Among his constant preoccupations has been the quality of statistical information and the integration of data drawn from varied disciplines. And it was this which led him to propose incorporating environmental factors and non-market activities into a new system of national accounts.
More expensive carbon
For Nordhaus, the crux of the matter is to set a realistic price on carbon. This, in his opinion, is the right way to go about limiting climate change: “The key insight of my work was to put a price on carbon in order to hold back climate change. The main recipe to alleviate climate change is to make sure governments, corporations and households face a high price on their carbon emissions. Today it is virtually zero. If the price were higher people would have other choices, like renewable energies. It’s not a recipe that tastes very good, but it’s the one that will work.”

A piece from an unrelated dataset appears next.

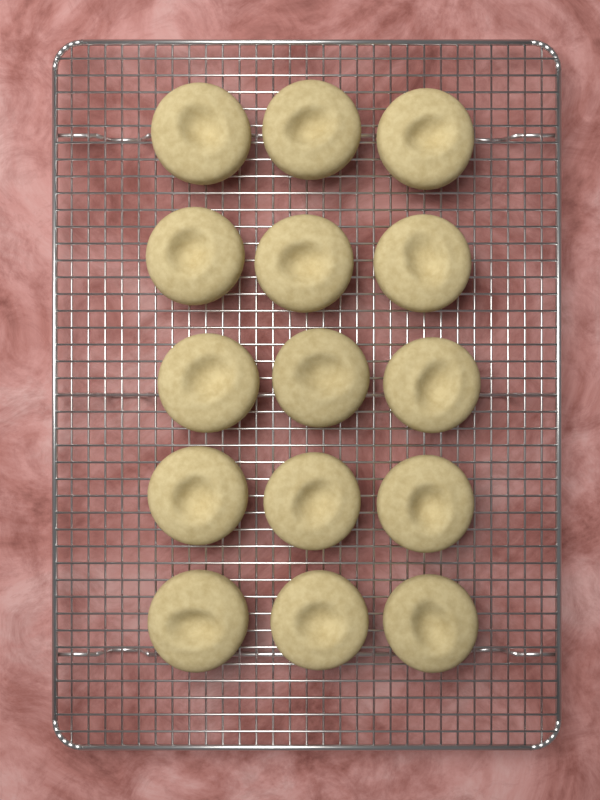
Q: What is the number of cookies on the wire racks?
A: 15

After decades championing the taxation of carbon emissions, Nordhaus has his reservations about the effectiveness of the Paris agreement: “The Paris Accord has good points, but it is purely voluntary, and the measures taken are insufficient to slow emissions of CO2 and other gases. For a start, the price put on carbon emissions is far too low, I would guess just 10% of what is needed right now if we want to curb emissions. The Paris effort is worthwhile, because it is a good thing to bring countries together, but is much too little to reach the goal of reducing emissions to contain temperature rises at under 2ºC.”
Taxing emissions would boost investment in clean technologies and renewable energies. In carbon emission rights trading in the European Union, the price of carbon is around 7.5 euros per ton, when according to Nordhaus it should really stand in the interval of 30 to 40 euros.
He declines to define himself as either optimistic or pessimistic about our ability to limit climate change. He is adamant however, that “we have to be realistic”. To denialists and skeptics, “I would say that this is a very important problem that is getting worse, with a major impact in terms of sea level rise, wildfires, the consequences for human health… This is something that is real. If we care about our country, not just today and tomorrow, but in the long run, we have to take this seriously and work with other countries to stop it. Here in the United States, we take all kinds of steps to protect our national security, making investments on a major time scale, and we should do exactly the same with the challenge of climate change. It is not something that will harm our economy, it will help our economy.”
For Nordhaus, the skeptics who still cast doubts on the science of climate change are “like the people decades back who refused to accept the evidence that smoking causes cancer. But today all the evidence suggests that climate change, like smoking, is dangerous in the extreme.”
The Frontiers laureate is aware that his work has yet to translate into practical policy measures: “So far virtually nothing has been done at the global level to slow climate change. We are moving in the right direction, but for every two steps forward we take one step back. This is one of the most difficult political processes we are currently facing, because it forces us to impose costs now in order to protect the distant future, and that is a hard sell.”
His latest book, released in 2013 with the title The Climate Casino, addresses the risks and socioeconomic uncertainty of a world threatened by climate change. “Climate,” he says, “is a casino in the sense that we are taking serious risks with our planet and ourselves. But we don’t need to walk into that casino, we can take steps now to mitigate and reduce the risks.”